Here’s an example from my network at home (I’m abbreviating the
queries name to $q just to keep the line short enough to read):
;; ANSWER SECTION:
$q 5 IN SRV 2 0 8484 dustinnmb.cbfs.west.spy.net.
$q 5 IN SRV 3 5 8484 bigdell.cbfs.west.spy.net.
$q 5 IN SRV 0 1 8484 z.cbfs.west.spy.net.
$q 5 IN SRV 1 1 8484 menudo.cbfs.west.spy.net.
;; AUTHORITY SECTION:
cbfs.west.spy.net. 3600 IN NS ns.west.spy.net.
;; ADDITIONAL SECTION:
z.cbfs.west.spy.net. 60 IN A 192.168.1.38
menudo.cbfs.west.spy.net. 60 IN A 192.168.1.97
dustinnmb.cbfs.west.spy.net. 60 IN A 192.168.1.113
bigdell.cbfs.west.spy.net. 60 IN A 192.168.1.135
ns.west.spy.net. 3600 IN A 192.168.1.40
This begs a bit of explanation.
Firstly, ns.west.spy.net. is my primary name server at home. It’s
an off-the-shelf bind instance running on OpenBSD (at least,
some strange embedded OS I based off of OpenBSD at some point in the
past). This is an administration point where I go and enter RRs for
services I want to offer. It serves both my internal and external
west.spy.net. domains (which are different).
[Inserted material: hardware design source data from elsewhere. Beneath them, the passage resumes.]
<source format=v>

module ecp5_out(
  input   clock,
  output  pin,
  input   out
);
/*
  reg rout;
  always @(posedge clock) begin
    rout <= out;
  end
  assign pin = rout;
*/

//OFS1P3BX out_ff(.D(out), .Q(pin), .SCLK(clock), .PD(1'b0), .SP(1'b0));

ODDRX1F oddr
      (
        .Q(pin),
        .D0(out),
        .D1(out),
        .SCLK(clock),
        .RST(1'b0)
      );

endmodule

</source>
Internally, I want to provide service for cbfs.west.spy.net., but I
want it to be magical and dynamic. I also don’t want to run cbfs as
root, so I have DNS bound to a different port. No problem at all, I
just forward to a couple of known cbfs servers with the cbfs DNS
service running using the following config:
zone "cbfs.west.spy.net." {
type forward;
forwarders {
192.168.1.38 port 8453;
192.168.1.97 port 8453;
};
};
This should be obvious, but it basically just causes DNS queries for that zone to proxy through and hit my cbfs server.
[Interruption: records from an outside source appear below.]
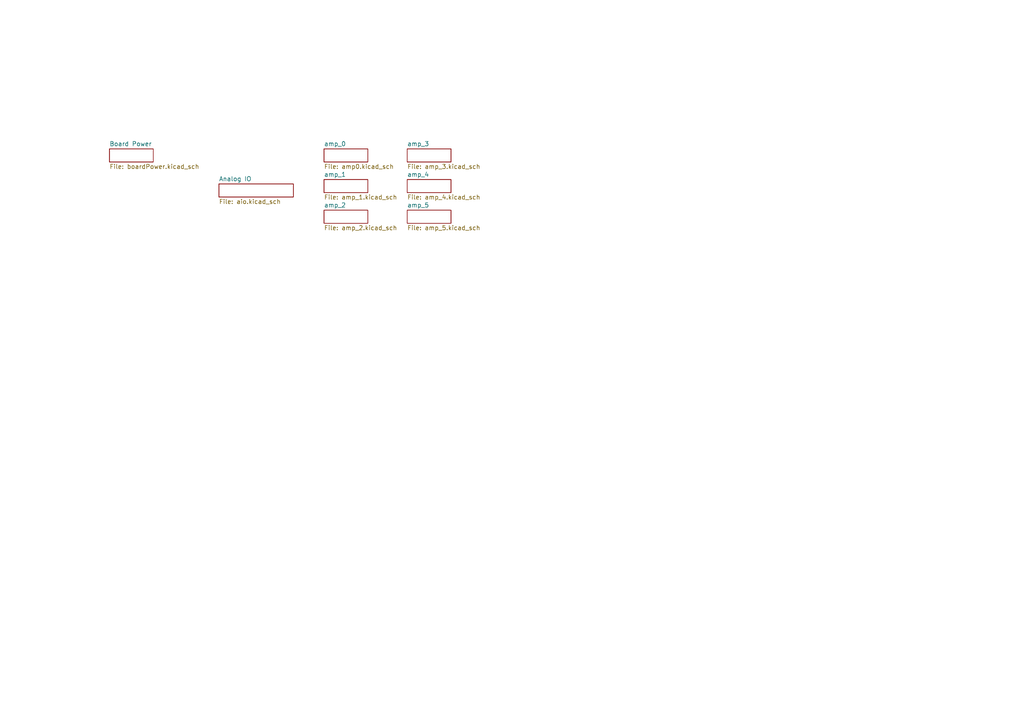
<source format=kicad_sch>
(kicad_sch
	(version 20231120)
	(generator "eeschema")
	(generator_version "8.0")
	(uuid "c6103430-c27a-4e90-8e2e-9404255f5ee3")
	(paper "A4")
	(lib_symbols)
	(sheet
		(at 118.11 43.18)
		(size 12.7 3.81)
		(fields_autoplaced yes)
		(stroke
			(width 0.1524)
			(type solid)
		)
		(fill
			(color 0 0 0 0.0000)
		)
		(uuid "013849df-f664-4c3f-8a22-89c3bdf3a4a2")
		(property "Sheetname" "amp_3"
			(at 118.11 42.4684 0)
			(effects
				(font
					(size 1.27 1.27)
				)
				(justify left bottom)
			)
		)
		(property "Sheetfile" "amp_3.kicad_sch"
			(at 118.11 47.5746 0)
			(effects
				(font
					(size 1.27 1.27)
				)
				(justify left top)
			)
		)
		(instances
			(project "amp_board"
				(path "/c6103430-c27a-4e90-8e2e-9404255f5ee3"
					(page "8")
				)
			)
		)
	)
	(sheet
		(at 93.98 43.18)
		(size 12.7 3.81)
		(fields_autoplaced yes)
		(stroke
			(width 0.1524)
			(type solid)
		)
		(fill
			(color 0 0 0 0.0000)
		)
		(uuid "4b870615-1fdd-4c38-ae2a-ce2f07b58b57")
		(property "Sheetname" "amp_0"
			(at 93.98 42.4684 0)
			(effects
				(font
					(size 1.27 1.27)
				)
				(justify left bottom)
			)
		)
		(property "Sheetfile" "amp0.kicad_sch"
			(at 93.98 47.5746 0)
			(effects
				(font
					(size 1.27 1.27)
				)
				(justify left top)
			)
		)
		(instances
			(project "amp_board"
				(path "/c6103430-c27a-4e90-8e2e-9404255f5ee3"
					(page "9")
				)
			)
		)
	)
	(sheet
		(at 118.11 52.07)
		(size 12.7 3.81)
		(fields_autoplaced yes)
		(stroke
			(width 0.1524)
			(type solid)
		)
		(fill
			(color 0 0 0 0.0000)
		)
		(uuid "6c3242f0-02f0-4547-b8f4-08dc5d211b77")
		(property "Sheetname" "amp_4"
			(at 118.11 51.3584 0)
			(effects
				(font
					(size 1.27 1.27)
				)
				(justify left bottom)
			)
		)
		(property "Sheetfile" "amp_4.kicad_sch"
			(at 118.11 56.4646 0)
			(effects
				(font
					(size 1.27 1.27)
				)
				(justify left top)
			)
		)
		(instances
			(project "amp_board"
				(path "/c6103430-c27a-4e90-8e2e-9404255f5ee3"
					(page "9")
				)
			)
		)
	)
	(sheet
		(at 63.5 53.34)
		(size 21.59 3.81)
		(fields_autoplaced yes)
		(stroke
			(width 0.1524)
			(type solid)
		)
		(fill
			(color 0 0 0 0.0000)
		)
		(uuid "7c57c744-c249-4038-95bb-f0647f1e1f7f")
		(property "Sheetname" "Analog IO"
			(at 63.5 52.6284 0)
			(effects
				(font
					(size 1.27 1.27)
				)
				(justify left bottom)
			)
		)
		(property "Sheetfile" "aio.kicad_sch"
			(at 63.5 57.7346 0)
			(effects
				(font
					(size 1.27 1.27)
				)
				(justify left top)
			)
		)
		(instances
			(project "amp_board"
				(path "/c6103430-c27a-4e90-8e2e-9404255f5ee3"
					(page "4")
				)
			)
		)
	)
	(sheet
		(at 31.75 43.18)
		(size 12.7 3.81)
		(fields_autoplaced yes)
		(stroke
			(width 0.1524)
			(type solid)
		)
		(fill
			(color 0 0 0 0.0000)
		)
		(uuid "ab3d06fa-a7a0-4394-b6d7-1ca538756c6f")
		(property "Sheetname" "Board Power"
			(at 31.75 42.4684 0)
			(effects
				(font
					(size 1.27 1.27)
				)
				(justify left bottom)
			)
		)
		(property "Sheetfile" "boardPower.kicad_sch"
			(at 31.75 47.5746 0)
			(effects
				(font
					(size 1.27 1.27)
				)
				(justify left top)
			)
		)
		(instances
			(project "amp_board"
				(path "/c6103430-c27a-4e90-8e2e-9404255f5ee3"
					(page "2")
				)
			)
		)
	)
	(sheet
		(at 93.98 60.96)
		(size 12.7 3.81)
		(fields_autoplaced yes)
		(stroke
			(width 0.1524)
			(type solid)
		)
		(fill
			(color 0 0 0 0.0000)
		)
		(uuid "bf7ddb99-4ffd-4ec4-a827-5a3086b77c1d")
		(property "Sheetname" "amp_2"
			(at 93.98 60.2484 0)
			(effects
				(font
					(size 1.27 1.27)
				)
				(justify left bottom)
			)
		)
		(property "Sheetfile" "amp_2.kicad_sch"
			(at 93.98 65.3546 0)
			(effects
				(font
					(size 1.27 1.27)
				)
				(justify left top)
			)
		)
		(instances
			(project "amp_board"
				(path "/c6103430-c27a-4e90-8e2e-9404255f5ee3"
					(page "7")
				)
			)
		)
	)
	(sheet
		(at 93.98 52.07)
		(size 12.7 3.81)
		(fields_autoplaced yes)
		(stroke
			(width 0.1524)
			(type solid)
		)
		(fill
			(color 0 0 0 0.0000)
		)
		(uuid "c658809c-d41a-4a1f-a2b1-11f6405bec3a")
		(property "Sheetname" "amp_1"
			(at 93.98 51.3584 0)
			(effects
				(font
					(size 1.27 1.27)
				)
				(justify left bottom)
			)
		)
		(property "Sheetfile" "amp_1.kicad_sch"
			(at 93.98 56.4646 0)
			(effects
				(font
					(size 1.27 1.27)
				)
				(justify left top)
			)
		)
		(property "Field2" ""
			(at 93.98 52.07 0)
			(effects
				(font
					(size 1.27 1.27)
				)
				(hide yes)
			)
		)
		(instances
			(project "amp_board"
				(path "/c6103430-c27a-4e90-8e2e-9404255f5ee3"
					(page "6")
				)
			)
		)
	)
	(sheet
		(at 118.11 60.96)
		(size 12.7 3.81)
		(fields_autoplaced yes)
		(stroke
			(width 0.1524)
			(type solid)
		)
		(fill
			(color 0 0 0 0.0000)
		)
		(uuid "ed6ae40c-87e1-4c3f-ba58-a7a20fc27bfb")
		(property "Sheetname" "amp_5"
			(at 118.11 60.2484 0)
			(effects
				(font
					(size 1.27 1.27)
				)
				(justify left bottom)
			)
		)
		(property "Sheetfile" "amp_5.kicad_sch"
			(at 118.11 65.3546 0)
			(effects
				(font
					(size 1.27 1.27)
				)
				(justify left top)
			)
		)
		(instances
			(project "amp_board"
				(path "/c6103430-c27a-4e90-8e2e-9404255f5ee3"
					(page "10")
				)
			)
		)
	)
	(sheet_instances
		(path "/"
			(page "1")
		)
	)
)

</source>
The rest of the stuff from above is all dynamic and coming out of cbfs’ internal state. You’ll notice the priorties in the answer section are different (these are the sequential, but not ordered numbers). These priorities are the same priorities cbfs would use for data distribution internally. They’re approximately (but intentionally not exactly) prioritized by heartbeat recency.
Currently, the weight is unused as the priorities order the node usage absolutely, but since I just hacked this thing together, I’m likely to do something different after I play with it a bit.
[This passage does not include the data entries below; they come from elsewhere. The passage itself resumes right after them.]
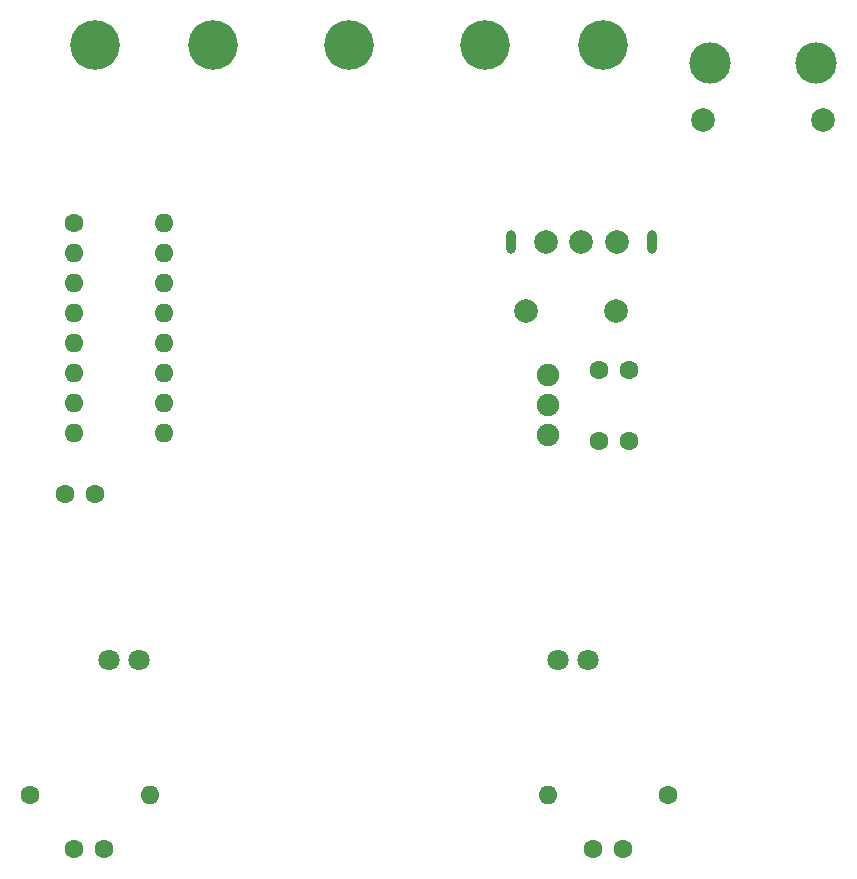
<source format=gbr>
%TF.GenerationSoftware,KiCad,Pcbnew,(6.0.11)*%
%TF.CreationDate,2023-11-04T21:10:05-03:00*%
%TF.ProjectId,bitmovel,6269746d-6f76-4656-9c2e-6b696361645f,rev?*%
%TF.SameCoordinates,Original*%
%TF.FileFunction,Soldermask,Top*%
%TF.FilePolarity,Negative*%
%FSLAX46Y46*%
G04 Gerber Fmt 4.6, Leading zero omitted, Abs format (unit mm)*
G04 Created by KiCad (PCBNEW (6.0.11)) date 2023-11-04 21:10:05*
%MOMM*%
%LPD*%
G01*
G04 APERTURE LIST*
G04 Aperture macros list*
%AMRoundRect*
0 Rectangle with rounded corners*
0 $1 Rounding radius*
0 $2 $3 $4 $5 $6 $7 $8 $9 X,Y pos of 4 corners*
0 Add a 4 corners polygon primitive as box body*
4,1,4,$2,$3,$4,$5,$6,$7,$8,$9,$2,$3,0*
0 Add four circle primitives for the rounded corners*
1,1,$1+$1,$2,$3*
1,1,$1+$1,$4,$5*
1,1,$1+$1,$6,$7*
1,1,$1+$1,$8,$9*
0 Add four rect primitives between the rounded corners*
20,1,$1+$1,$2,$3,$4,$5,0*
20,1,$1+$1,$4,$5,$6,$7,0*
20,1,$1+$1,$6,$7,$8,$9,0*
20,1,$1+$1,$8,$9,$2,$3,0*%
G04 Aperture macros list end*
%ADD10C,1.600000*%
%ADD11O,1.600000X1.600000*%
%ADD12C,4.200000*%
%ADD13C,1.800000*%
%ADD14C,1.905000*%
%ADD15RoundRect,0.400000X0.000000X0.600000X0.000000X0.600000X0.000000X-0.600000X0.000000X-0.600000X0*%
%ADD16C,2.000000*%
%ADD17C,3.500000*%
G04 APERTURE END LIST*
D10*
%TO.C,R1*%
X177000000Y-113500000D03*
D11*
X166840000Y-113500000D03*
%TD*%
D12*
%TO.C,J2*%
X128500000Y-50000000D03*
X150000000Y-50000000D03*
X171500000Y-50000000D03*
X161500000Y-50000000D03*
X138500000Y-50000000D03*
%TD*%
D10*
%TO.C,U2*%
X126700000Y-65000000D03*
D11*
X126700000Y-67540000D03*
X126700000Y-70080000D03*
X126700000Y-72620000D03*
X126700000Y-75160000D03*
X126700000Y-77700000D03*
X126700000Y-80240000D03*
X126700000Y-82780000D03*
X134320000Y-82780000D03*
X134320000Y-80240000D03*
X134320000Y-77700000D03*
X134320000Y-75160000D03*
X134320000Y-72620000D03*
X134320000Y-70080000D03*
X134320000Y-67540000D03*
X134320000Y-65000000D03*
%TD*%
D13*
%TO.C,REF\u002A\u002A*%
X129730000Y-102000000D03*
X132270000Y-102000000D03*
%TD*%
%TO.C,REF\u002A\u002A*%
X167730000Y-102000000D03*
X170270000Y-102000000D03*
%TD*%
D14*
%TO.C,U1*%
X166900000Y-83000000D03*
X166900000Y-80460000D03*
X166900000Y-77920000D03*
%TD*%
D15*
%TO.C,SW1*%
X163700000Y-66600000D03*
X175700000Y-66600000D03*
D16*
X172700000Y-66600000D03*
X169700000Y-66600000D03*
X166700000Y-66600000D03*
%TD*%
%TO.C,D3*%
X165000000Y-72500000D03*
X172620000Y-72500000D03*
%TD*%
D10*
%TO.C,C1*%
X171200000Y-77500000D03*
X173700000Y-77500000D03*
%TD*%
%TO.C,C2*%
X171200000Y-83500000D03*
X173700000Y-83500000D03*
%TD*%
%TO.C,C3*%
X126000000Y-88000000D03*
X128500000Y-88000000D03*
%TD*%
D17*
%TO.C,J1*%
X180580000Y-51500000D03*
X189580000Y-51500000D03*
D16*
X180000000Y-56300000D03*
X190160000Y-56300000D03*
%TD*%
D10*
%TO.C,D1*%
X170700000Y-118000000D03*
X173240000Y-118000000D03*
%TD*%
%TO.C,R2*%
X123000000Y-113500000D03*
D11*
X133160000Y-113500000D03*
%TD*%
D10*
%TO.C,D2*%
X129250000Y-118000000D03*
X126710000Y-118000000D03*
%TD*%
M02*

</source>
One thing to note is that those are not “hostnames” in the
conventional sense, but just the things I passed to the -nodeID
parameter to cbfs. cbfs itself creates the hostname glue and does all
that magic.
A Records
“But wait!”, you say, “I thought you wanted this to work with your browser and curl. They won’t do these SRV lookups!”
Correct, so cbfs also responds to A or ANY queries be returning a
handful of A records to make these other clients happy. Example:
;; QUESTION SECTION:
;cbfs.west.spy.net. IN A
;; ANSWER SECTION:
cbfs.west.spy.net. 5 IN A 192.168.1.38
cbfs.west.spy.net. 5 IN A 192.168.1.135
cbfs.west.spy.net. 5 IN A 192.168.1.97
In this case, I just asked for “the address” of cbfs.west.spy.net.
and it gave me three, any one of which is expected to be happy to
answer any query I might throw at it.
The keen-eyed reader notes this is fewer than the four listed above. I arbitrarily decided to kill a node while writing one of the paragraphs above. Things kept going fine.
In Conclusion
I probably could (and will) accomplish much of the same with mDNS and I don’t think providing name resolution services with DNS is particularly novel, but this was a fun hack I did for my birthday and I hope it inspires someone to do something better.